• **Your task**: Retype, exactly and only, each line from the one containing "right front paw: (370, 260)" to the end of the records below.

━━━━━━━━

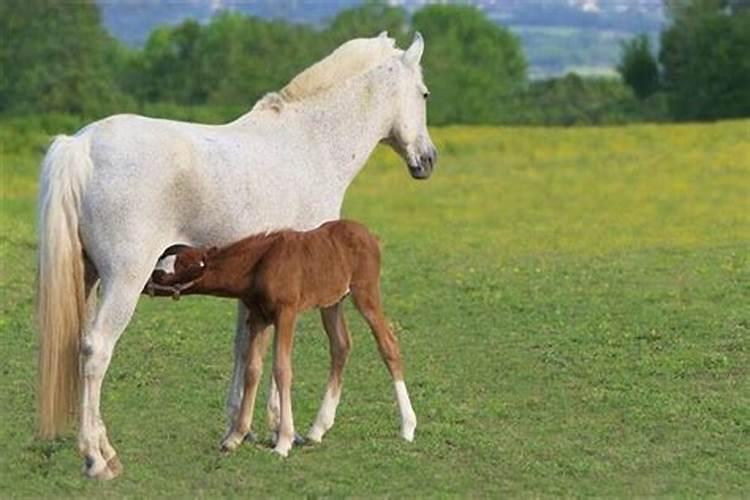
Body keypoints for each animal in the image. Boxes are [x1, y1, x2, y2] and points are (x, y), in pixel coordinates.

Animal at [147, 219, 418, 458]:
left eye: (163, 273)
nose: (146, 283)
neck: (259, 264)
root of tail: (370, 235)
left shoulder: (286, 313)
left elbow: (282, 369)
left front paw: (283, 442)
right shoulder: (259, 317)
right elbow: (253, 369)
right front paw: (235, 437)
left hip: (365, 293)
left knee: (388, 344)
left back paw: (407, 427)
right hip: (332, 301)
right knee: (341, 346)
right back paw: (317, 429)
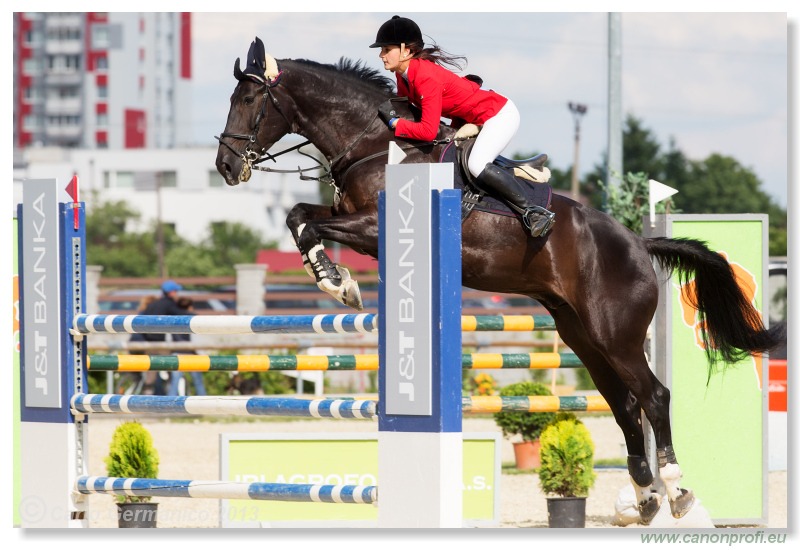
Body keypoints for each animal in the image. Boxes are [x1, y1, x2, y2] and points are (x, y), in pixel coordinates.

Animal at [214, 38, 780, 528]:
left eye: (250, 101)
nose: (224, 165)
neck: (374, 144)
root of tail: (640, 245)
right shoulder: (348, 218)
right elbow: (300, 216)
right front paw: (334, 278)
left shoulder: (374, 227)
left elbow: (309, 223)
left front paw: (340, 284)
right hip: (583, 336)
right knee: (624, 406)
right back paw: (644, 499)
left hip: (616, 335)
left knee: (654, 397)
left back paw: (677, 492)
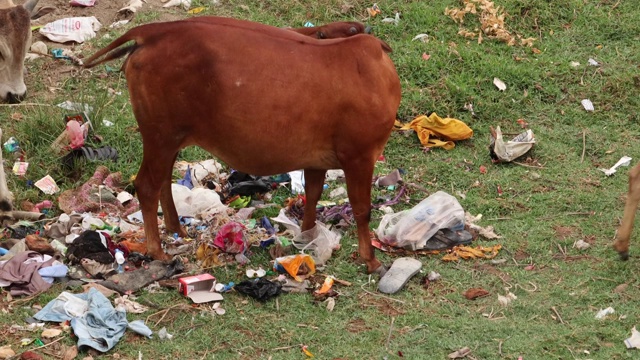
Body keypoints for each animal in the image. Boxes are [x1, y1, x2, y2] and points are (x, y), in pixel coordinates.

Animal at [84, 16, 400, 274]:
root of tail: (151, 32)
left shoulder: (316, 161)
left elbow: (312, 195)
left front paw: (308, 237)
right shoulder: (359, 155)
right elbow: (362, 208)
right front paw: (370, 260)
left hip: (167, 139)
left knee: (161, 180)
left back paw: (176, 229)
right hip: (161, 135)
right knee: (147, 185)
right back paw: (157, 251)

━━━━━━━━

• **Solution to this task**:
right front paw: (370, 260)
left hip: (167, 139)
left knee: (161, 180)
left back paw: (176, 229)
right hip: (161, 135)
right knee: (147, 185)
right back paw: (157, 251)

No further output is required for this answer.